Другой ответ — это коадаптация, взаимозависимая эволюция генов в одном и том же генофонде. В генофонде гепарда зубы хищника дают наилучший результат в сочетании с пищеварением хищника и охотничьими повадками. Зубы, кишки и повадки травоядного животного формируют альтернативный комплекс в генофонде антилопы. Как мы уже видели, на уровне генов отбор складывает гармоничные комплексы, благоприятствуя не всему комплексу сразу, а каждому его составному элементу, когда в генофонде уже преобладают другие элементы этого комплекса. В подвижном равновесии генофондов одна проблема может иметь несколько стабильных решений. Как только одно из таких устойчивых решений начинает в генофонде преобладать, дальнейший отбор эгоистичных генов идет на пользу компонентам именно этого решения. Он мог бы точно так же благоприятствовать и другому решению, если бы начальные условия оказались иными. Как бы то ни было, у нашего скептика больше нет поводов беспокоиться насчет того, что естественный отбор — чисто негативный, отнимающий процесс. Естественный отбор положителен и созидателен. Он не более негативен, чем скульптор, отделяющий куски от мраморной глыбы. Он высекает из генофондов комплексы действующих сообща, адаптированных друг к другу генов — по природе эгоистичных, но сотрудничающих друг с другом в прагматических целях. Единицей, над которой трудится дарвиновский ваятель, является генофонд вида.

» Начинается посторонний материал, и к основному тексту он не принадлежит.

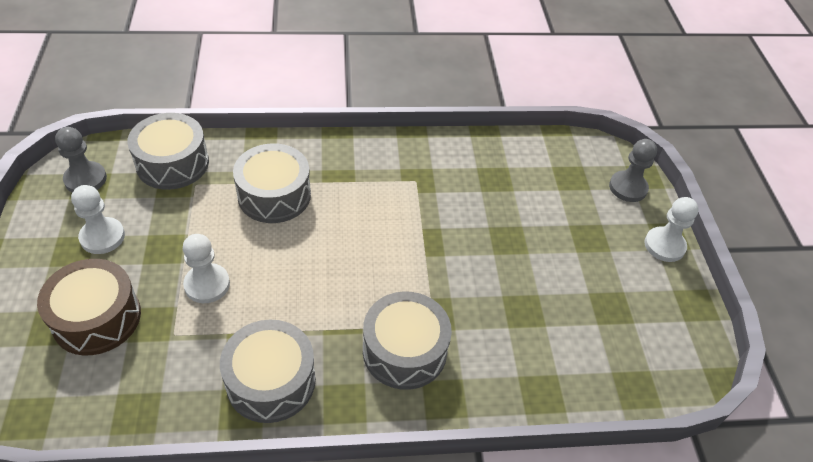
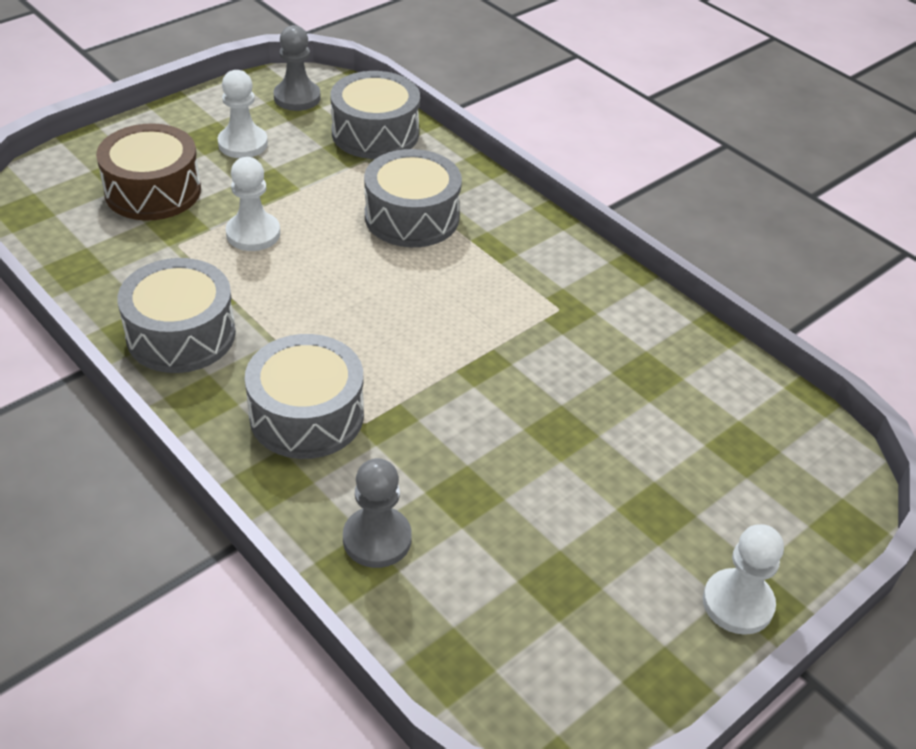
camera: 55 degrees right, 5 degrees down
grey pawn [609,139,657,202] -> grey pawn moved to [343,458,412,568]

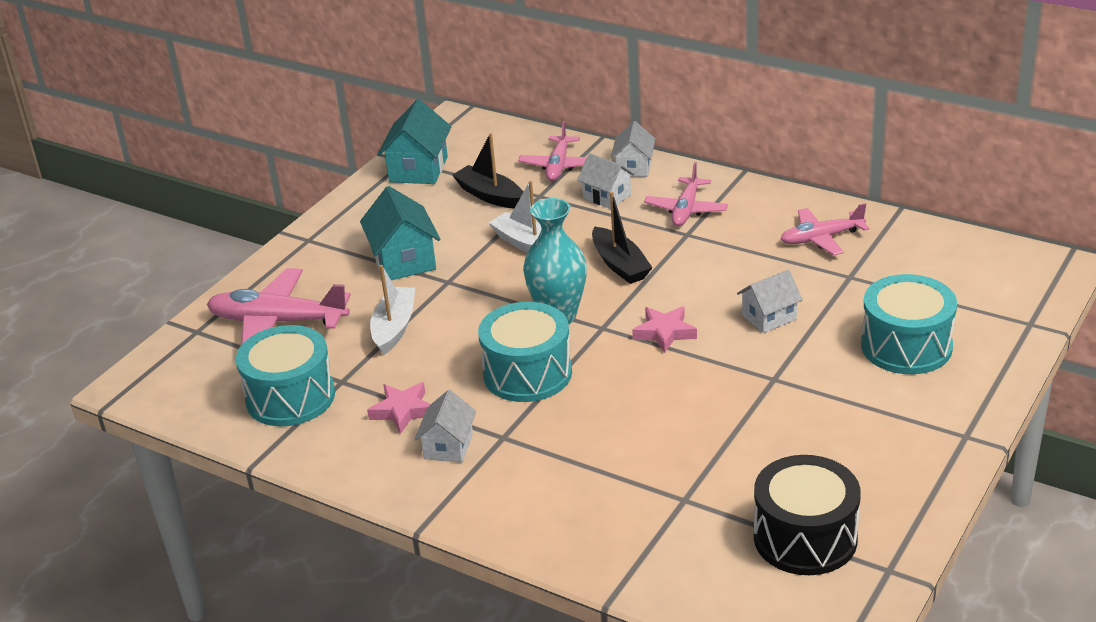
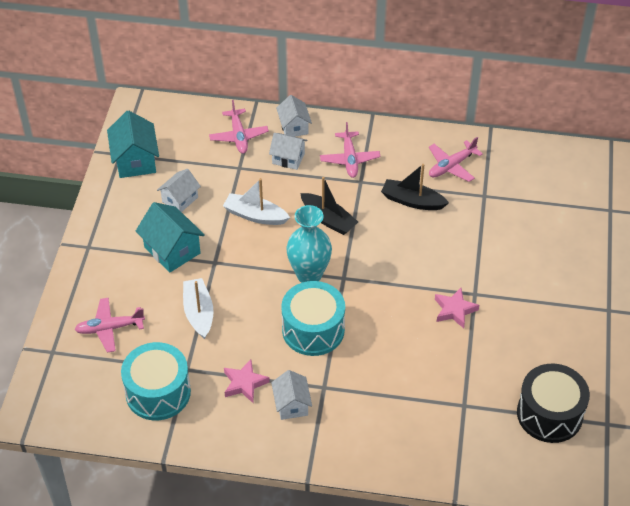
camera: 25 degrees left, 15 degrees up
pink plane [207,268,351,345] -> pink plane [74,298,145,353], size x0.63
black boat [452,133,523,208] -> black boat moved to [381,164,449,210]
pink star [632,306,697,353] -> pink star moved to [435,288,479,328]
white house [737,270,803,333] -> white house moved to [157,169,201,212]
turquoise drum [861,274,957,374] -> none

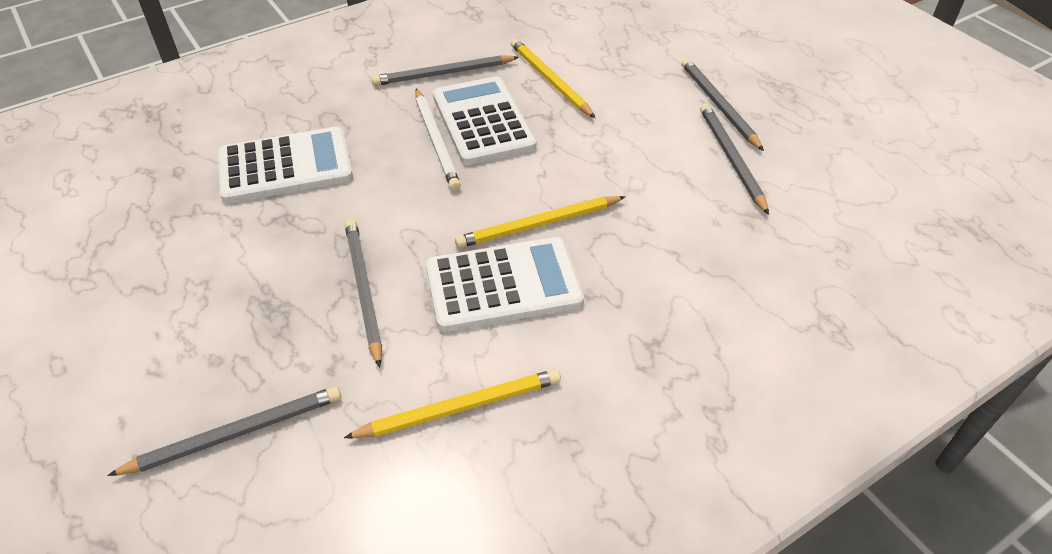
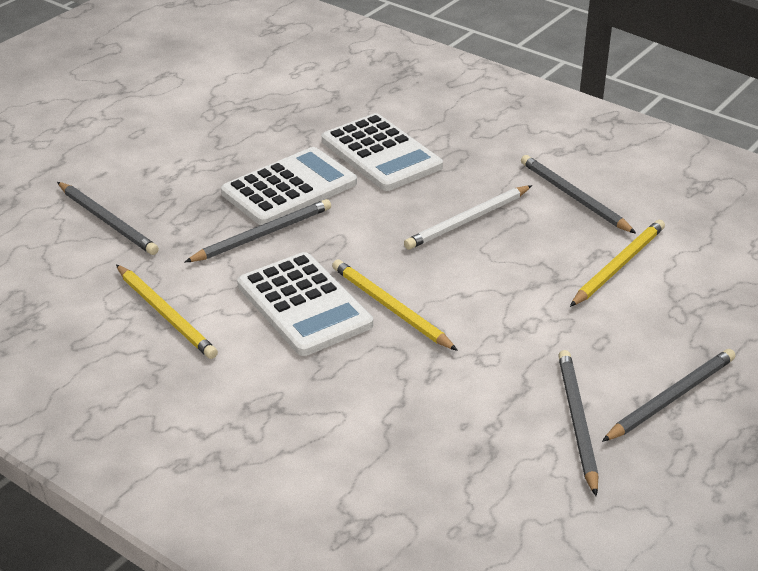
camera: 70 degrees right, 10 degrees down
white calculator [433,76,536,165] -> white calculator moved to [221,147,357,225]
grey pencil [700,104,769,215] -> grey pencil turned 60 degrees counterclockwise [558,350,598,496]

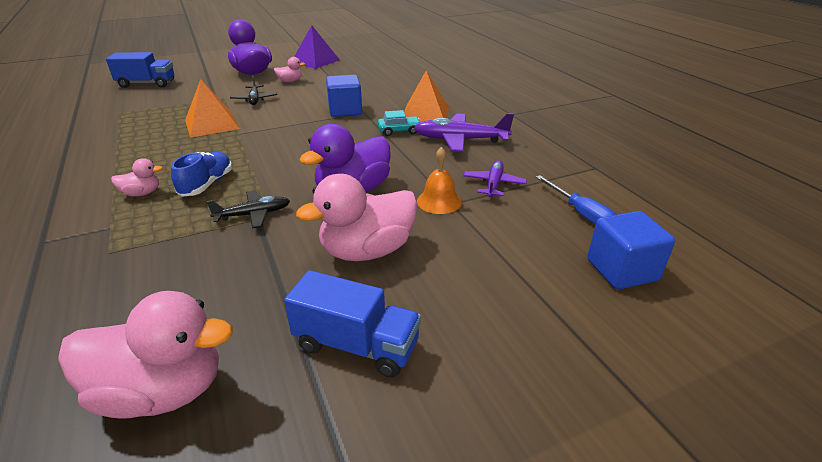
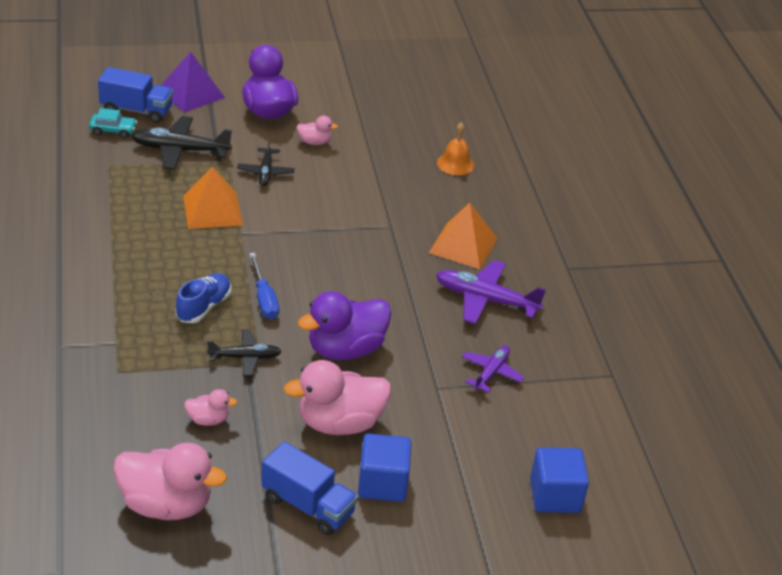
camera: 10 degrees right, 5 degrees up
pink duck [111,158,163,197] -> pink duck moved to [184,389,238,426]
purple pyramid [294,25,340,69] -> purple pyramid moved to [161,51,225,112]
blue cube [326,75,362,117] -> blue cube moved to [358,434,412,502]
turquoise car [378,110,420,136] -> turquoise car moved to [89,108,137,138]
orange bell [417,147,462,214] -> orange bell moved to [437,122,474,175]
blue screwdriver [536,175,617,225] -> blue screwdriver moved to [249,253,279,319]
none -> black plane [131,116,232,170]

В этой и предыдущей главах я отвел немало места предостережениям против плохой поэзии в науке. Но общее сальдо моей книги совершенно иное. Наука поэтична, должна быть таковой. Ей много есть чему поучиться у поэтов и следует вдохновляться образцами хорошего поэтического воображения и метафорами. «Эгоистичный ген» — образное выражение. Потенциально хорошее, но, к сожалению, способное сбивать с толку, если эта персонифицирующая метафора оказывается понятой неверно. Будучи истолкована правильно, она может направить нас на путь глубокого понимания и плодотворных исследований. В данной главе образ «разумного» гена был использован для того, чтобы объяснить, в каком смысле «эгоистичные» гены могут одновременно быть и склонными к «сотрудничеству». А основная метафора, которая перекочует в следующую главу, — это гены вида как подробное описание того набора окружающих условий, где обитали его предки, — генетическая Книга мертвых.